Achei curiosa esta noticia. Aqui por Lagoa tem estado calor, mas julgo que o normal. Pelos vistos, por Sagres tem estado acima da média!

http://www.observatoriodoalgarve.com/cna/noticias_ver.asp?noticia=31160

_Estação meteorológica de Sagres regista onda de calor 
17-08-2009 13:31:00 

As estações meteorológicas de Sagres, Alvega (Entroncamento), Nelas, Monção e Bragança registam desde hoje situações de onda de calor, após seis dias com temperaturas superiores à média.    
  Desde terça-feira passada e até domingo que as regiões onde estão colocadas as cinco estações meteorológicas referidas têm registado temperaturas máximas superiores à média, de acordo com o Instituto de Meteorologia.

Considera-se que ocorre uma onda de calor quando num intervalo de pelo menos seis dias consecutivos a temperatura máxima diária é superior em cinco graus Celsius ao valor médio diário no período de referência, segundo definição da Organização Meteorológica Mundial. O IM utiliza para os seus boletins climáticos o período de referência entre 1971-2000.
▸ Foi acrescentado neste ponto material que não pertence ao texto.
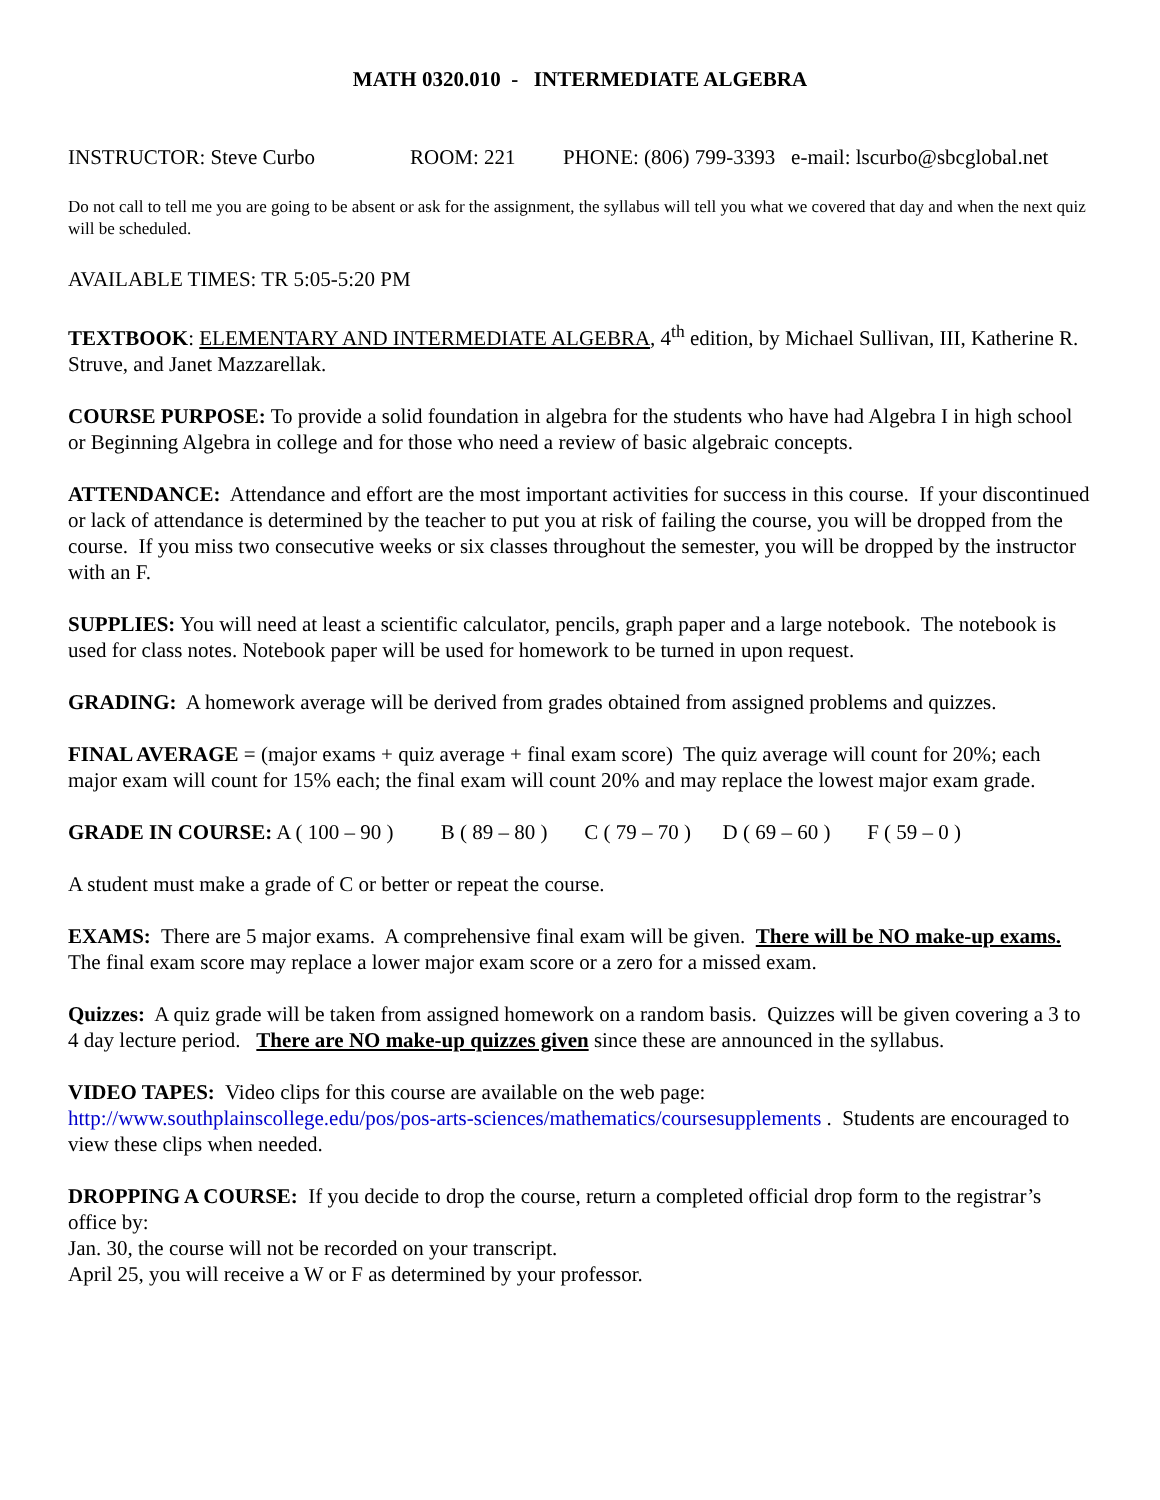MATH 0320.010 - INTERMEDIATE ALGEBRA
INSTRUCTOR: Steve Curbo ROOM: 221 PHONE: (806) 799-3393 e-mail: lscurbo@sbcglobal.net
Do not call to tell me you are going to be absent or ask for the assignment, the syllabus will tell you what we covered that day and when the next quiz will be scheduled.
AVAILABLE TIMES: TR 5:05-5:20 PM
TEXTBOOK: ELEMENTARY AND INTERMEDIATE ALGEBRA, 4<sup>th</sup> edition, by Michael Sullivan, III, Katherine R. Struve, and Janet Mazzarellak.
COURSE PURPOSE: To provide a solid foundation in algebra for the students who have had Algebra I in high school or Beginning Algebra in college and for those who need a review of basic algebraic concepts.
ATTENDANCE: Attendance and effort are the most important activities for success in this course. If your discontinued or lack of attendance is determined by the teacher to put you at risk of failing the course, you will be dropped from the course. If you miss two consecutive weeks or six classes throughout the semester, you will be dropped by the instructor with an F.
SUPPLIES: You will need at least a scientific calculator, pencils, graph paper and a large notebook. The notebook is used for class notes. Notebook paper will be used for homework to be turned in upon request.
GRADING: A homework average will be derived from grades obtained from assigned problems and quizzes.
FINAL AVERAGE = (major exams + quiz average + final exam score) The quiz average will count for 20%; each major exam will count for 15% each; the final exam will count 20% and may replace the lowest major exam grade.
GRADE IN COURSE: A ( 100 – 90 ) B ( 89 – 80 ) C ( 79 – 70 ) D ( 69 – 60 ) F ( 59 – 0 )
A student must make a grade of C or better or repeat the course.
EXAMS: There are 5 major exams. A comprehensive final exam will be given. There will be NO make-up exams. The final exam score may replace a lower major exam score or a zero for a missed exam.
Quizzes: A quiz grade will be taken from assigned homework on a random basis. Quizzes will be given covering a 3 to 4 day lecture period. There are NO make-up quizzes given since these are announced in the syllabus.
VIDEO TAPES: Video clips for this course are available on the web page:
http://www.southplainscollege.edu/pos/pos-arts-sciences/mathematics/coursesupplements . Students are encouraged to view these clips when needed.
DROPPING A COURSE: If you decide to drop the course, return a completed official drop form to the registrar’s office by:
Jan. 30, the course will not be recorded on your transcript.
April 25, you will receive a W or F as determined by your professor.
Fonte do IM adiantou à Lusa que se as temperaturas se mantiverem hoje elevadas, terça-feira outras regiões do país vão entrar em onda de calor.

Desde o início da semana passada que as temperaturas têm estado acima dos 30º, com muitos distritos a ultrapassarem os 35º, à semelhança do que se prevê para esta semana.

De acordo com as previsões do IM, que constam no seu site na Internet, só se prevê uma descida da temperatura máxima na quinta-feira.

_


----------



## N_Fig (18 Ago 2009 às 13:11)

Onda de Calor em Agosto
2009-08-18 (IM)

As regiões de Alvega, Nelas e Sagres estiveram sob a influência de uma onda de calor, entre os dias 11 e 16 de Agosto, registando valores sempre superiores a 35º C de temperatura máxima, com excepção de Sagres onde se registou o valor máximo de 30.8º C no dia 14. A zona de Alvega registou a temperatura máxima de 40.3º C nos dias 12 e 14 de Agosto.

Neste momento continuam em situação de onda de calor as regiões de Bragança e Monção desde o dia 11 de Agosto e as regiões de Benavila, Miranda do Douro e Portalegre desde o dia 12 de Agosto.

Apesar dos valores elevados de temepratura máxima diária registados, estes não ultrapassam os extremos da temperatura máxima para o mês de Agosto em todas as regiões consideradas.

Prevê-se que esta situação termine amanhã ou depois, com a diminuição prevista dos valores da temperatura máxima para os próximos dias.


----------